Accountants have an often well-deserved reputation for being grey, unimaginative folk, locked into stuffy old partnerships that belong more to the last century than the modern world. But those at KPMG, Britain's second-largest firm with revenues of about pounds 600m, could be about to change all that by breaking the mould of their profession. Early next month, they are due to announce the result of a vote on incorporating the audit arm of the firm.

If, as is widely expected, they go ahead, the floodgates are likely to be opened. Coopers & Lybrand, Britain's biggest firm of accountants, Price Waterhouse and other members of the big six will step up plans already under way.

The ostensible aim of this move, like the decision last year of the leading US firms to adopt limited liability partnership status, is to provide protection against the increasing number of negligence suits being filed against auditors on both sides of the Atlantic. Ironically, the KPMG announcement will come just as the Law Commission - after years of campaigning by the big firms and the Institute of Chartered Accountants - is looking into the feasibility of reforming the law of joint and several liability, under which defendants can be forced to meet a total claim regardless of their degree of fault.

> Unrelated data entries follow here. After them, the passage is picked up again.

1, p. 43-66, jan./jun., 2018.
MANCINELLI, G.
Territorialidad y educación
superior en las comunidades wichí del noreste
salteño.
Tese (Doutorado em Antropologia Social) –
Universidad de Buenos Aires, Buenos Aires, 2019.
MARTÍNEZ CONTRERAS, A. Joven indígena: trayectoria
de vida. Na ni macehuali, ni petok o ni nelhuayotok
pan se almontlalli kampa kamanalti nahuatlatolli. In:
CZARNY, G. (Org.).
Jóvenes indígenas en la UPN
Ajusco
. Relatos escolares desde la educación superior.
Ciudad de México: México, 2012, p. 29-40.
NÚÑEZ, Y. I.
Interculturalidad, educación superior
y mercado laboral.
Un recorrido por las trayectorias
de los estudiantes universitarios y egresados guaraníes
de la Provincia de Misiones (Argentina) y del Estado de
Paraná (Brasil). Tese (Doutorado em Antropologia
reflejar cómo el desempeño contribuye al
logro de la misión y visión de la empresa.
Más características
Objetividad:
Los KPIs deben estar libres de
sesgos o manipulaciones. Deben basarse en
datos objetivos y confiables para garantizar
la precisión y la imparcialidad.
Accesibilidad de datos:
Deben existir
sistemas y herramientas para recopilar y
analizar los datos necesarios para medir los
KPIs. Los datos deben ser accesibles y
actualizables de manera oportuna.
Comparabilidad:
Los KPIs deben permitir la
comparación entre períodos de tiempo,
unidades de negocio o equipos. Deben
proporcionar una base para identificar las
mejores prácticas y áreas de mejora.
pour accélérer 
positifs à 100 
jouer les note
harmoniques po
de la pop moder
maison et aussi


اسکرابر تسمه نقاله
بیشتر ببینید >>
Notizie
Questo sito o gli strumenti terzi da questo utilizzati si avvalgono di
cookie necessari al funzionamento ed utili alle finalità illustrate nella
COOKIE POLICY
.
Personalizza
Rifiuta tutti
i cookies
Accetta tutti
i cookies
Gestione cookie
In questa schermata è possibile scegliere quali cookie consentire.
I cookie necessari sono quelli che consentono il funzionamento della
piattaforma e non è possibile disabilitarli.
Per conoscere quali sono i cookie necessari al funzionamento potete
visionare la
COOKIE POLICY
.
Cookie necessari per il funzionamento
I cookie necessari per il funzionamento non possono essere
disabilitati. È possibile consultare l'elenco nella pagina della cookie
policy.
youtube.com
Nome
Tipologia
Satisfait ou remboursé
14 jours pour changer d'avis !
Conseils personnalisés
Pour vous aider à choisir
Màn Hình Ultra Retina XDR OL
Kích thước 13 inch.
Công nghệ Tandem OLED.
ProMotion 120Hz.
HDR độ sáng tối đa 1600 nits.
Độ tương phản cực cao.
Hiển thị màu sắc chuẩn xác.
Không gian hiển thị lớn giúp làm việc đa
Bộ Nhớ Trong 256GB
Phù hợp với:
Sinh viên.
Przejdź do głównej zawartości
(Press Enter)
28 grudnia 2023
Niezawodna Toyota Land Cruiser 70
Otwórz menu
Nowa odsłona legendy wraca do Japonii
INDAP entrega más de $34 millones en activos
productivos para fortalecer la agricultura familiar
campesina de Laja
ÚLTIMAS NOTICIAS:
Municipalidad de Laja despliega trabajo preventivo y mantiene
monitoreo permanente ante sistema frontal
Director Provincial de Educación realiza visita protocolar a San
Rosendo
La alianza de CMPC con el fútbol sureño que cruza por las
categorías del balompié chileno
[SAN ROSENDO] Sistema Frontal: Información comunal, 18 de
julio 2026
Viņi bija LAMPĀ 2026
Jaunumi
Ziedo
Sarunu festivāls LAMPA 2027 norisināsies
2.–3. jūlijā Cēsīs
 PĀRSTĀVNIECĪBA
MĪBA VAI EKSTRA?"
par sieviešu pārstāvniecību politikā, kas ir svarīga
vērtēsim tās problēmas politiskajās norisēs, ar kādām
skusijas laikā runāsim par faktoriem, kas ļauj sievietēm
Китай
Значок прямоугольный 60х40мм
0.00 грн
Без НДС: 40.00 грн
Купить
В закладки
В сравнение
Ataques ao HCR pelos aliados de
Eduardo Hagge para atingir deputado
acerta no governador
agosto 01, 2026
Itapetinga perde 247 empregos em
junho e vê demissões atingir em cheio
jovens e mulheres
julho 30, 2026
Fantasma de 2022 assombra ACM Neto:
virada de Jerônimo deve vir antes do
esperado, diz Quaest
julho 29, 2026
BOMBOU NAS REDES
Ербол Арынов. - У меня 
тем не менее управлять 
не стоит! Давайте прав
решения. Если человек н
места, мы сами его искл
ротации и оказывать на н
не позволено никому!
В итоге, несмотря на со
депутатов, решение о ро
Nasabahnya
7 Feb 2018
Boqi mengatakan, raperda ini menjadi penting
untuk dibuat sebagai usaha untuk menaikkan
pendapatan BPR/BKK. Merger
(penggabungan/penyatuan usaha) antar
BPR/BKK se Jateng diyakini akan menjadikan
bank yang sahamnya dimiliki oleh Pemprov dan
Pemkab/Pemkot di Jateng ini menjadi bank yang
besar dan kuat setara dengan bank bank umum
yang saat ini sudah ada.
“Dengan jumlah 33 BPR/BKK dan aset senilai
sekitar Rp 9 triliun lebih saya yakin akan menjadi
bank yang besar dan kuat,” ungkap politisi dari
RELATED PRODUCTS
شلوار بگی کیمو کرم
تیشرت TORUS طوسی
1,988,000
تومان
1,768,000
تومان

The accountants say they welcome the development, but for them it is all a bit late, and it is unlikely to dissuade them from the present course. Even if the Law Commission decides the issue is worth investigating further, there can be no change in the law for at least five years - by which time a number of firms could have been wiped out by claims of the scale of the $8bn suit hanging over PW and Ernst & Young.

There is more to the plan than this, however. In any case, the plan only provides partial protection, as Colin Sharman, KPMG's senior partner, has pointed out. Partners would no longer risk losing their homes as directors of a limited liability company, but they could still be sued personally and the organisation bankrupted.

The more compelling reason for abandoning the partnership ideal is that, for all the attempts to devolve day-to-day management to small groups of people, it is not an obviously satisfactory way of running a business in the late 20th century. When responsiveness is the order of the day, it is surely far better to have an organisation with a clearly accountable management structure. Nonetheless, many will mourn the passing of these ancient partnership structures. Even in the modern world, partnerships have some redeeming features, not least the maintenance of high professional standards. When it is your house as well as your colleague's which is on the line, there is a built-in check against negligence.